You’re literally talking to people in a privacy forum hosted outside of corporate social media… and you think people don’t agree with you. We wouldn’t fucking be here if we weren’t already on the same page about such issues.
That’s on you, dude.
I’m talking to someone in a privacy forum hosted outside of corporate social media who described reports about privacy violations committed by a privacy-invasive social media app as pearl-clutching and fearmongering.
I’m not sure what your deal is, here, but I’m not into it. I feel like what I said was pretty straightforward and you’re determined to gin up some kind of disagreement, where I’m supposed to say that corporate media’s reporting on privacy isn’t bad, or something.
Privacy good, corporate privacy invasion bad. Corporate media underreporting of privacy violations bad. Hopefully that makes sense, and we can agree on it.
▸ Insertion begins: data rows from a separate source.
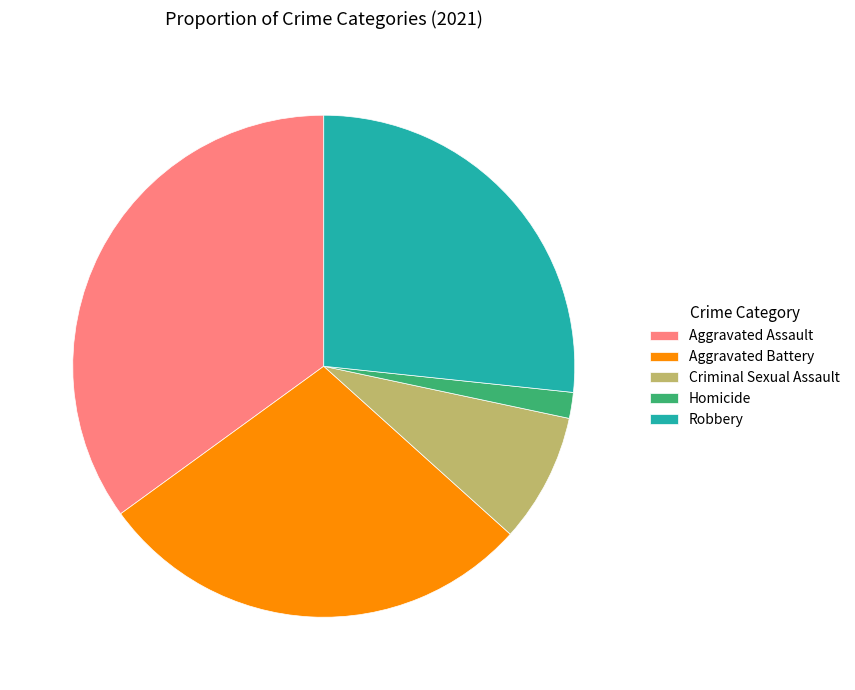

Which slice is the largest?

Aggravated Assault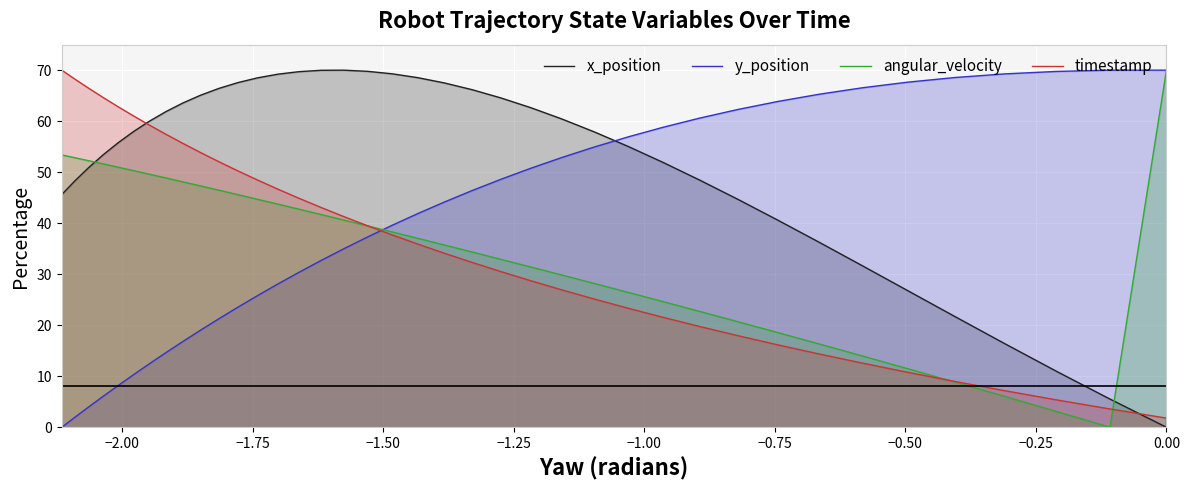

What is the label of the 6th point from the left?

−1.00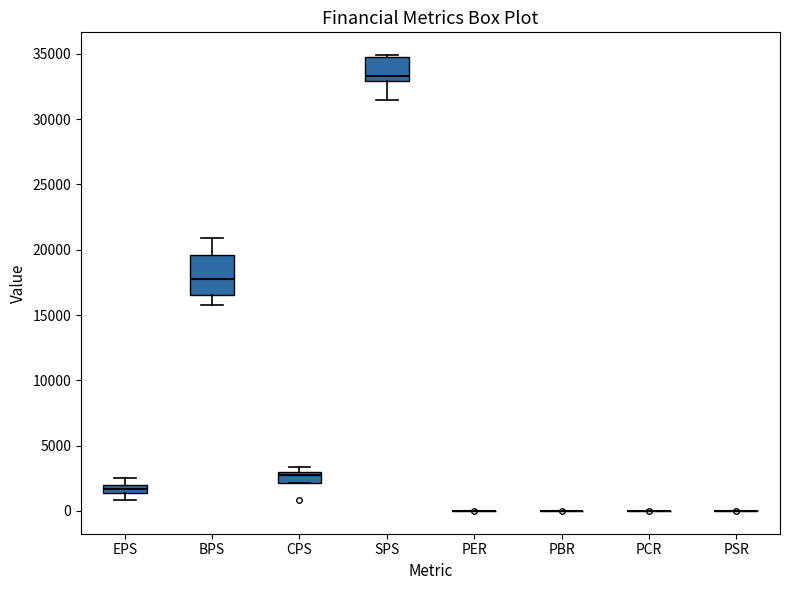

Which box is the tallest, from its lower edge to its upper edge?

BPS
I’m not into whatever argument you’re attempting to create about it.
We never had an argument other than you keep positing that people don’t agree with this while they’re busy explaining to you that yes, they actually do, and you keep choosing to ignore that. “Corporate media underreporting of privacy violations bad” is literally what I spent several paragraphs explaining that you took as “yelling” and “disagreement.”
…but keep on arguing with people who actually agree with you and telling yourself they don’t.
or maybe just learn to fucking read.
Got it. Yeah, fair enough. What I was aiming to do, more or less, was ask for clarification, but I definitely see how it could come across as me trying to continue the argument when he was saying that he already agreed with me. I think you hopping into it with a big italic and bold wall of text on the thing that apparently all three of us already agree on only confused the issue further.
Anyway, sounds like we’re all on the same page. Cool.
Fair enough, sorry to be confusing to you.